Finding a homeomorphism guaranteed by Schoenflies Theorem

Question

Assume I have a Jordan curve $C \subset \mathbb{R}^2$. Then by Schoenflies Theorem there exists a homeomorphism $f: \mathbb{R}^2 \rightarrow \mathbb{R}^2$ such that $f(C)$ is the unit circle. Is there a simple way to go about finding one given a parametrized curve in the plane?

Answer 1

There are constructive versions of the Schoenflies theorem, but of course you have to be more precise about your input data.

For example, if you give a piecewise-linear simple closed curve in the plane, then there's a constructive version of the Riemann Mapping Theorem that applies. I believe the proof is fairly old. I'd look in Stephenson's Circle Packings book: http://www.math.utk.edu/~kens/

If your curve is smooth, then there's a less finitary but still fairly explicit way to construct the diffeomorphism. The idea would be to use the Gage-Hamilton curve straightening differential equation. This will turn your smooth curve into the round circle. The isotopy extension theorem would then provide your diffeomorphism.
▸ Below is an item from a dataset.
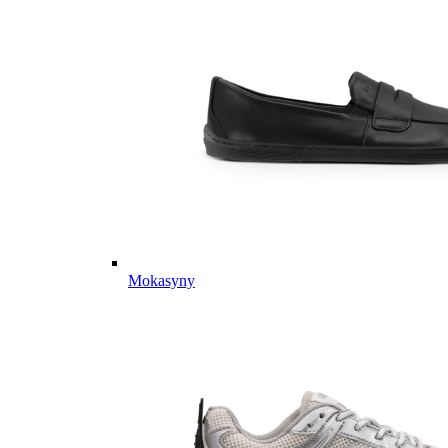
Mokasyny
Of course, there's Alexander's proof of the theorem. It's yet less explicit but it works quite well. The idea is that your curve in the plane divides the plane into an "inside" and "outside". A general linear function $f : \mathbb R^2 \to \mathbb R$ is a Morse function on the "inside" region. If all the critical points are at different "heights" this Morse function divides the "inside" into combinatorial discs, glued together along arcs in their boundary. So there's an inductive step where you have to prove that two discs glued together along arcs in their boundary is a disc. The problem with this is that you've got to use this inductive step many times, so you see the actual map you get may be quite complicated.